This post is the last in a series exploring the five themes of Designing Hollywood: Sketches from the Christian Esquevin Collection. So far, we've looked at Studios, Genres, Designers, and Wardrobe. Today's post examines the interaction between film stars, studios, and costume designers. To catch up on the series, read all of the previous posts here.
Though today's post wraps up this series, Designing Hollywood will be on view at the FIDM Museum until November 1, 2014.
The face belonged to the star, but their figure was created by the costume designer; flawless perfection was the goal, whether in black and white melodramas or Technicolor epics. And while a script might call for prairie dresses or space suits, the carefully crafted image of the star had to be maintained at all times: vixen or ingénue, rogue or everyman.
Stars animated the work of designers, borrowing sartorial guises that allowed them to inhabit characters outside of the everyday, but also adding the “It” factor—that indescribable onscreen allure—to the designers’ visions.
Stars under long-term contracts were at the command of the studio chiefs: what films they appeared in, if they were loaned to other studios, what they wore, even whom they dated was dictated. Designers were also under contract and there was little choice in whom one was to dress.
Onscreen roles were not the only reason designers’ talents were called upon: movie premieres and award presentations were high octane events teeming with image hungry news reporters. Thus, consistency of appearance was maintained from film to photo-op, and instant star recognition achieved for the cavalcade of “types” each studio desired to promote.

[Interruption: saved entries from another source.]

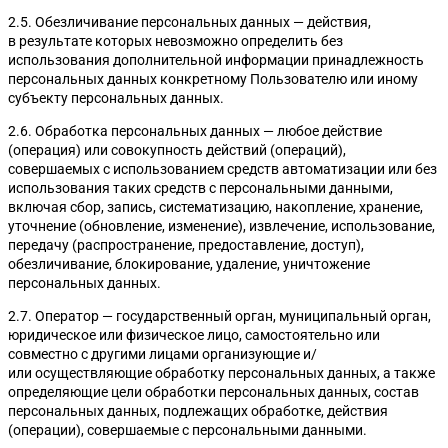
2.5. Обезличивание персональных данных — действия,
в результате которых невозможно определить без
использования дополнительной информации принадлежность
персональных данных конкретному Пользователю или иному
субъекту персональных данных.
2.6. Обработка персональных данных — любое действие
(операция) или совокупность действий (операций),
совершаемых с использованием средств автоматизации или без
использования таких средств с персональными данными,
включая сбор, запись, систематизацию, накопление, хранение,
уточнение (обновление, изменение), извлечение, использование,
передачу (распространение, предоставление, доступ),
обезличивание, блокирование, удаление, уничтожение
персональных данных.
2.7. Оператор — государственный орган, муниципальный орган,
юридическое или физическое лицо, самостоятельно или
совместно с другими лицами организующие и/
или осуществляющие обработку персональных данных, а также
определяющие цели обработки персональных данных, состав
персональных данных, подлежащих обработке, действия
(операции), совершаемые с персональными данными.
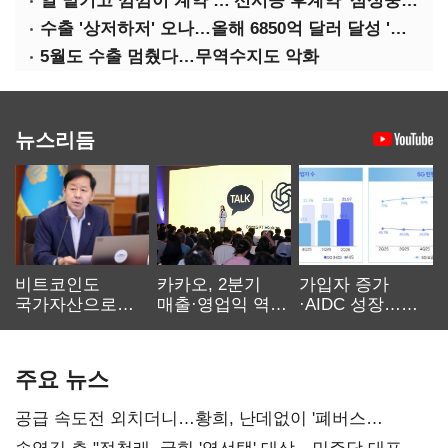
일 맡기고 깜깜이 계약 …'선시공 후계약' 삼성중공업 덜미
수출 '상저하저' 오나…올해 6850억 달러 달성 '빨간불'
5월도 수출 멈췄다…무역수지도 악화
뉴스리듬
비트코인도
카카오, 2분기
가입자 증가
국가자산으로…'
매출·영업익 역대
·AIDC 성장…
보관·평가·처분'
최대…에이전트
SKT 2분기 성장
기준은 숙제
AI 수익화 관건
본궤도
주요 뉴스
공급 속도전 외치더니…황희, 난데없이 '폐버스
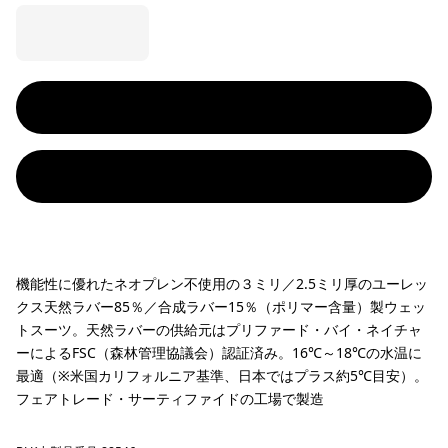
機能性に優れたネオプレン不使用の３ミリ／2.5ミリ厚のユーレッ
クス天然ラバー85％／合成ラバー15％（ポリマー含量）製ウェッ
トスーツ。天然ラバーの供給元はプリファード・バイ・ネイチャ
ーによるFSC（森林管理協議会）認証済み。16℃～18℃の水温に
最適（※米国カリフォルニア基準、日本ではプラス約5℃目安）。
フェアトレード・サーティファイドの工場で製造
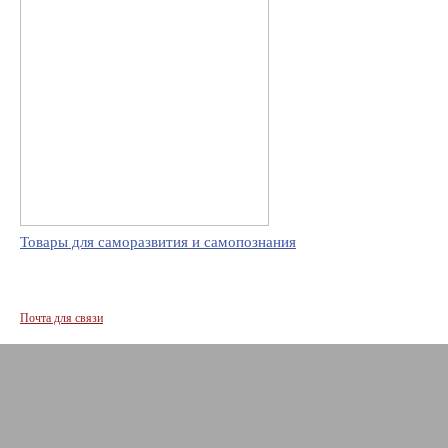
Товары для саморазвития и самопознания
Почта для связи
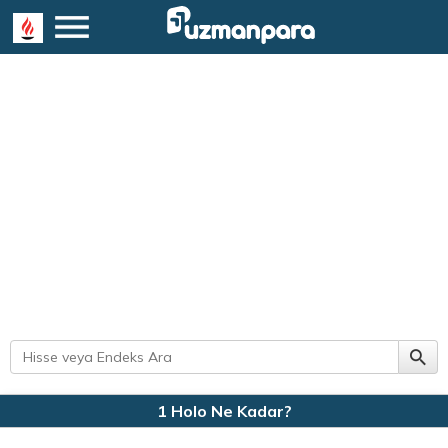
1 Holo Ne Kadar?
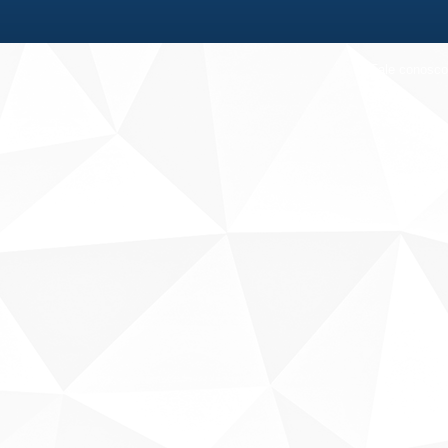
Fale conosco
Sobre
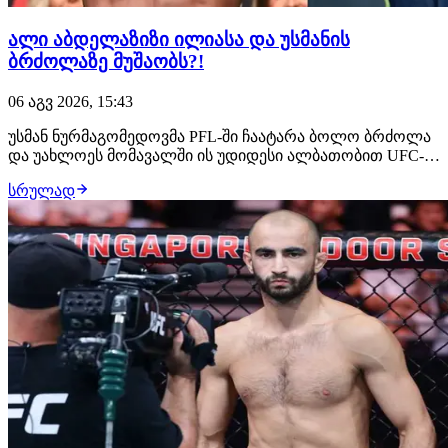
ალი აბდელაზიზი ილიასა და უსმანის
ბრძოლაზე მუშაობს?!
06 აგვ 2026, 15:43
უსმან ნურმაგომედოვმა PFL-ში ჩაატარა ბოლო ბრძოლა
და უახლოეს მომავალში ის უდიდესი ალბათობით UFC-ის
შეუერთდება. ამ საკითხზე მუშაობს დაღესტნელი
სრულად
ჩემპიონის მენეჯერი, ალი აბდელაზიზი, რომელსაც სურს,
რომ მისმა კლიენტმა მსოფლიოს მთავარ პრომოუშენში
სადებიუტო ჩხუბი ილია თოფურიასთან გამართოს.…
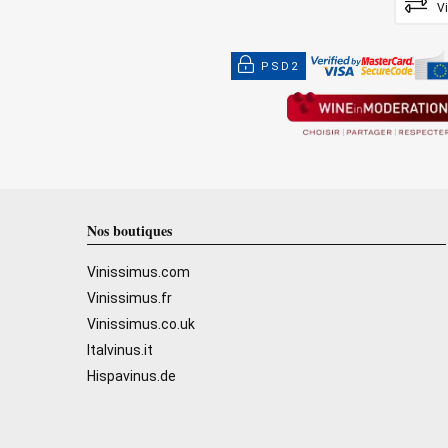
V
PSD2
Nos boutiques
Vinissimus.com
Vinissimus.fr
Vinissimus.co.uk
Italvinus.it
Hispavinus.de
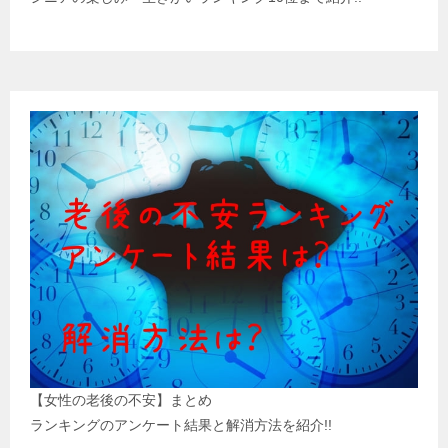
【女性の老後の不安】まとめ
ランキングのアンケート結果と解消方法を紹介!!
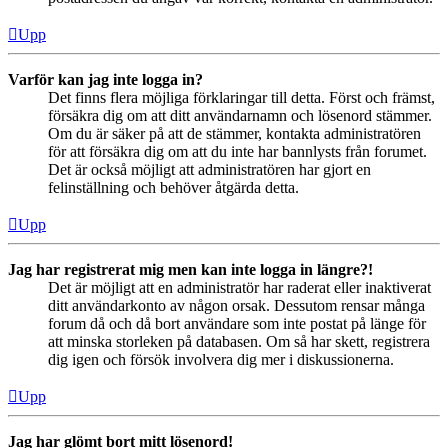
Upp
Varför kan jag inte logga in?
Det finns flera möjliga förklaringar till detta. Först och främst,
försäkra dig om att ditt användarnamn och lösenord stämmer.
Om du är säker på att de stämmer, kontakta administratören
för att försäkra dig om att du inte har bannlysts från forumet.
Det är också möjligt att administratören har gjort en
felinställning och behöver åtgärda detta.
Upp
Jag har registrerat mig men kan inte logga in längre?!
Det är möjligt att en administratör har raderat eller inaktiverat
ditt användarkonto av någon orsak. Dessutom rensar många
forum då och då bort användare som inte postat på länge för
att minska storleken på databasen. Om så har skett, registrera
dig igen och försök involvera dig mer i diskussionerna.
Upp
Jag har glömt bort mitt lösenord!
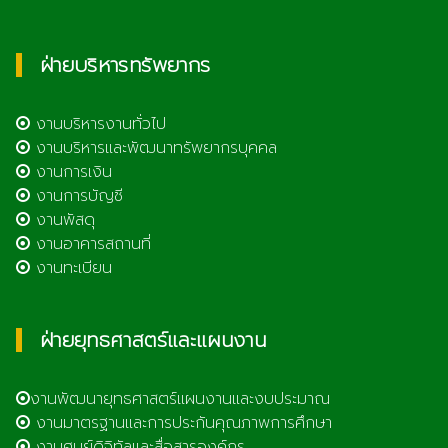
ฝ่ายบริหารทรัพยากร
งานบริหารงานทั่วไป
งานบริหารและพัฒนาทรัพยากรบุคคล
งานการเงิน
งานการบัญชี
งานพัสดุ
งานอาคารสถานที่
งานทะเบียน
ฝ่ายยุทธศาสตร์และแผนงาน
งานพัฒนายุทธศาสตร์แผนงานและงบประมาณ
งานมาตรฐานและการประกันคุณภาพการศึกษา
งานศูนย์ดิจิทัลและสื่อสารองค์กร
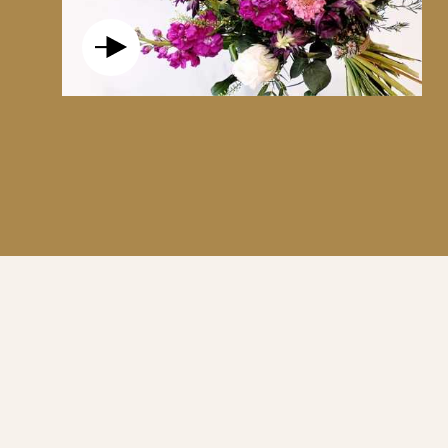
AVIS AUX AMATEURS DE THÉ! LAISSEZ VOUS EN
DAMMANN FRÈRES.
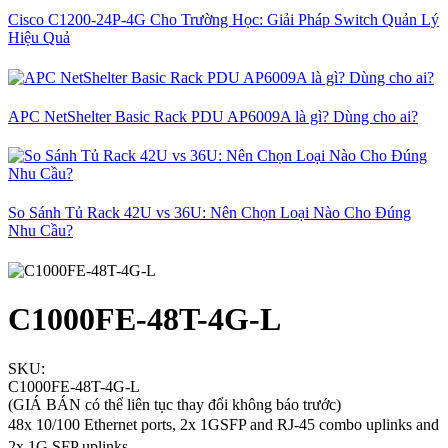
Cisco C1200-24P-4G Cho Trường Học: Giải Pháp Switch Quản Lý
Hiệu Quả
APC NetShelter Basic Rack PDU AP6009A là gì? Dùng cho ai?
So Sánh Tủ Rack 42U vs 36U: Nên Chọn Loại Nào Cho Đúng
Nhu Cầu?
C1000FE-48T-4G-L
SKU:
C1000FE-48T-4G-L
(GIÁ BÁN có thể liên tục thay đổi không báo trước)
48x 10/100 Ethernet ports, 2x 1GSFP and RJ-45 combo uplinks and
2x 1G SFP uplinks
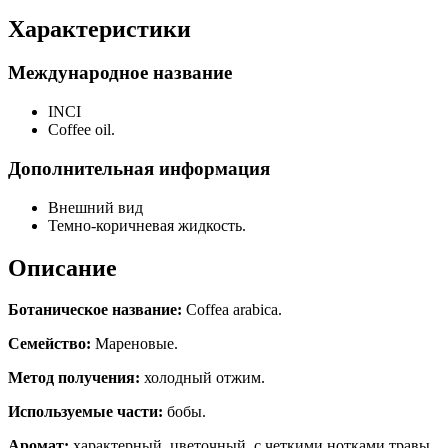
Характеристики
Международное название
INCI
Coffee oil.
Дополнительная информация
Внешний вид
Темно-коричневая жидкость.
Описание
Ботаническое название:
Coffea arabica.
Семейство:
Мареновые.
Метод получения:
холодный отжим.
Используемые части:
бобы.
Аромат:
характерный, цветочный, с четкими нотками травы
.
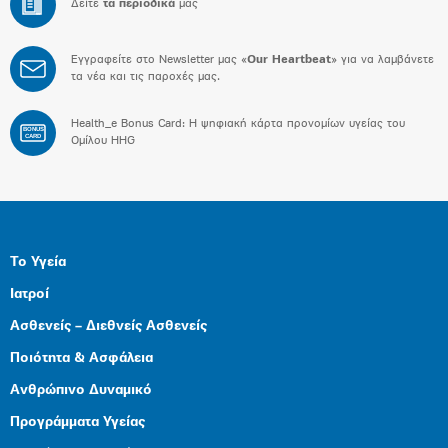
Δείτε
τα περιοδικά
μας
Εγγραφείτε στο Newsletter μας «
Our Heartbeat
» για να λαμβάνετε
τα νέα και τις παροχές μας.
Health_e Bonus Card: H ψηφιακή κάρτα προνομίων υγείας του
BONUS
CARD
Ομίλου HHG
Το Υγεία
Ιατροί
Ασθενείς – Διεθνείς Ασθενείς
Ποιότητα & Ασφάλεια
Ανθρώπινο Δυναμικό
Προγράμματα Υγείας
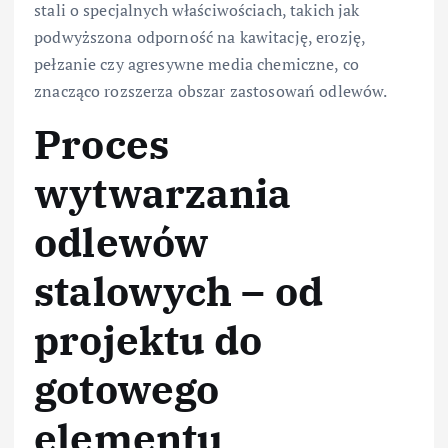
stali o specjalnych właściwościach, takich jak
podwyższona odporność na kawitację, erozję,
pełzanie czy agresywne media chemiczne, co
znacząco rozszerza obszar zastosowań odlewów.
Proces
wytwarzania
odlewów
stalowych – od
projektu do
gotowego
elementu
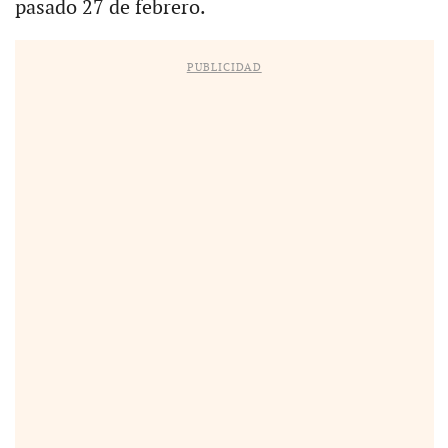
pasado 27 de febrero.
PUBLICIDAD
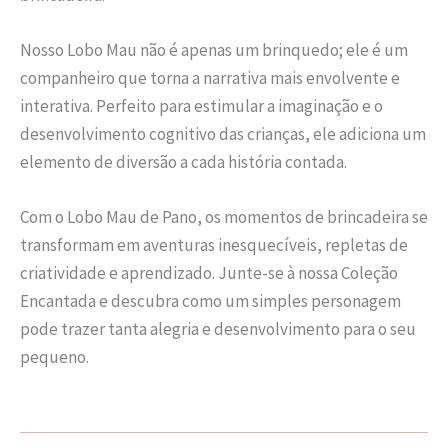
Nosso Lobo Mau não é apenas um brinquedo; ele é um
companheiro que torna a narrativa mais envolvente e
interativa. Perfeito para estimular a imaginação e o
desenvolvimento cognitivo das crianças, ele adiciona um
elemento de diversão a cada história contada.
Com o Lobo Mau de Pano, os momentos de brincadeira se
transformam em aventuras inesquecíveis, repletas de
criatividade e aprendizado. Junte-se à nossa Coleção
Encantada e descubra como um simples personagem
pode trazer tanta alegria e desenvolvimento para o seu
pequeno.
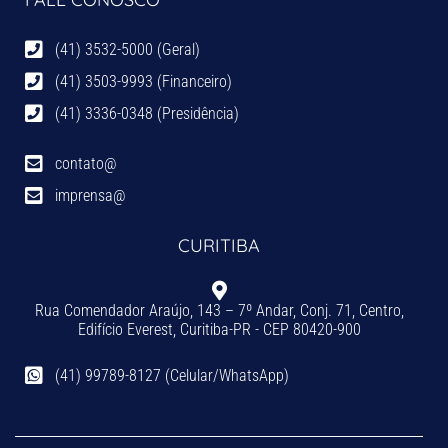
(41) 3532-5000 (Geral)
(41) 3503-9993 (Financeiro)
(41) 3336-0348 (Presidência)
contato@
imprensa@
CURITIBA
Rua Comendador Araújo, 143 – 7º Andar, Conj. 71, Centro,
Edifício Everest, Curitiba-PR - CEP 80420-900
(41) 99789-8127 (Celular/WhatsApp)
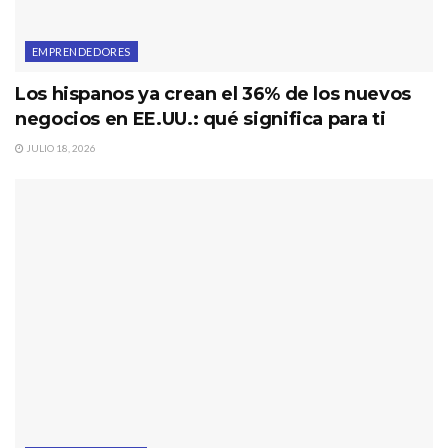
EMPRENDEDORES
Los hispanos ya crean el 36% de los nuevos
negocios en EE.UU.: qué significa para ti
JULIO 18, 2026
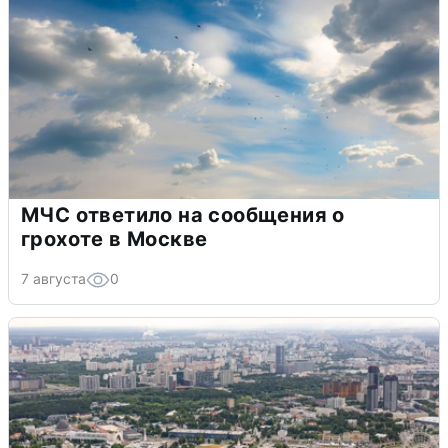
МЧС ответило на сообщения о
грохоте в Москве
7 августа
0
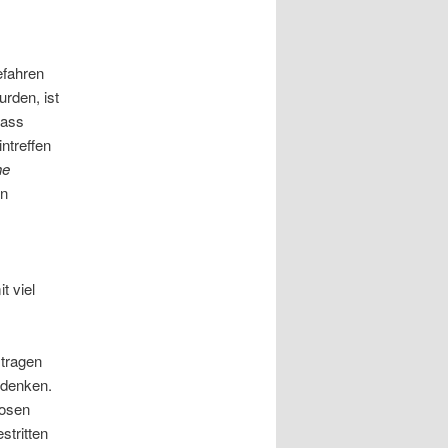
efahren
rden, ist
dass
ntreffen
he
en
t viel
 tragen
 denken.
losen
stritten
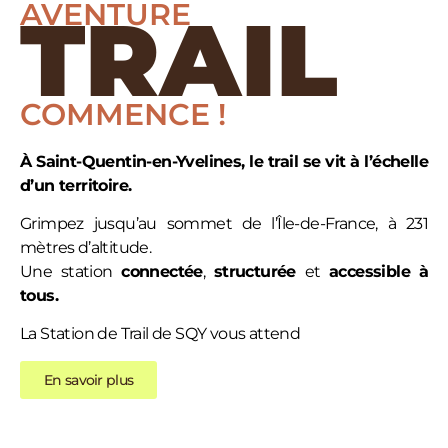
AVENTURE
TRAIL
COMMENCE !
À Saint-Quentin-en-Yvelines, le trail se vit à l’échelle
d’un territoire.
Grimpez jusqu’au sommet de l’Île-de-France, à 231
mètres d’altitude.
Une station
connectée
,
structurée
et
accessible
à
tous.
La Station de Trail de SQY vous attend
En savoir plus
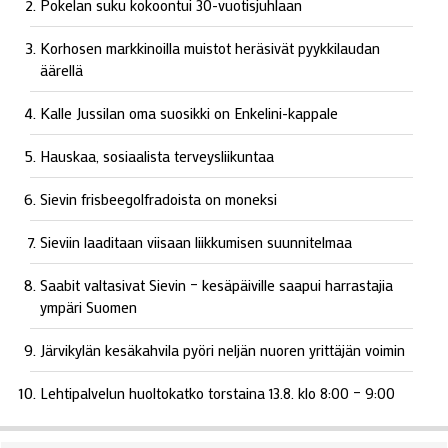
Pokelan suku kokoontui 30-vuotisjuhlaan
Korhosen markkinoilla muistot heräsivät pyykkilaudan
äärellä
Kalle Jussilan oma suosikki on Enkelini-kappale
Hauskaa, sosiaalista terveysliikuntaa
Sievin frisbeegolfradoista on moneksi
Sieviin laaditaan viisaan liikkumisen suunnitelmaa
Saabit valtasivat Sievin – kesäpäiville saapui harrastajia
ympäri Suomen
Järvikylän kesäkahvila pyöri neljän nuoren yrittäjän voimin
Lehtipalvelun huoltokatko torstaina 13.8. klo 8:00 – 9:00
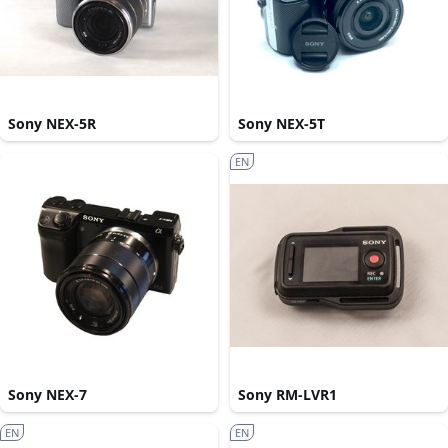
Sony NEX-5R
Sony NEX-5T
EN
Sony NEX-7
Sony RM-LVR1
EN
EN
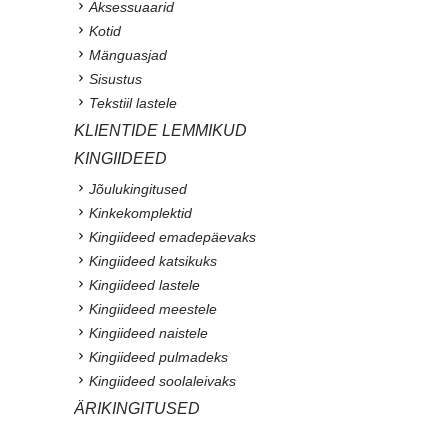
Aksessuaarid
Kotid
Mänguasjad
Sisustus
Tekstiil lastele
KLIENTIDE LEMMIKUD
KINGIIDEED
Jõulukingitused
Kinkekomplektid
Kingiideed emadepäevaks
Kingiideed katsikuks
Kingiideed lastele
Kingiideed meestele
Kingiideed naistele
Kingiideed pulmadeks
Kingiideed soolaleivaks
ÄRIKINGITUSED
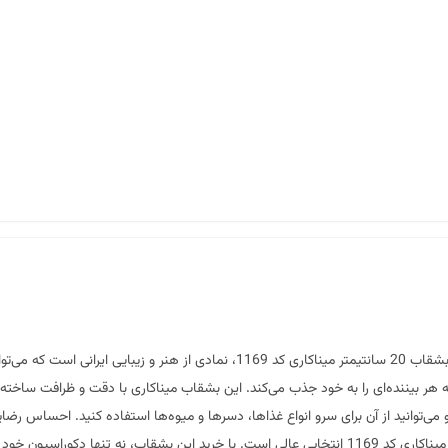
کد 1169 – هنری در دل خانه شما!** بشقاب 20 سانتیمتر میناکاری کد 169
ه هر بیننده‌ای را به خود جذب می‌کند. این بشقاب میناکاری با دقت و ظرافت ساخته ش
ی‌توانید از آن برای سرو انواع غذاها، دسرها و میوه‌ها استفاده کنید. احساس رضا
کرد. چه برای مهمانی‌ها و جشن‌ها، یا حتی برای استفاده روزمره، بشقاب میناکاری کد 1169 انتخابی عالی است.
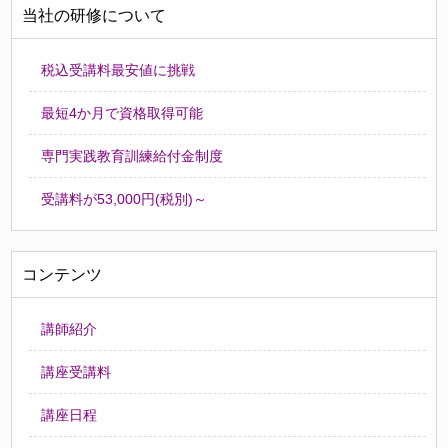
当社の研修について
税込受講料最安値に挑戦
最短4か月で資格取得可能
専門実践教育訓練給付金制度
受講料が53,000円(税別)～
コンテンツ
講師紹介
講座受講料
講座日程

Walter Plunkett considered Raintree County more ambitious in its costuming than his previous Civil War-era film Gone with the Wind (1939). Like Gone With the Wind, Raintree County is a dramatic epic set before, and during, the Civil War. In the film, Elizabeth Taylor plays an unbalanced young woman who tricks John Wickliff Shawnessy (Montgomery Clift) into marriage. Taylor received her first Academy Award nomination for her performance in the film, though she didn't win this coveted award until her 1960 role in BUtterfield 8.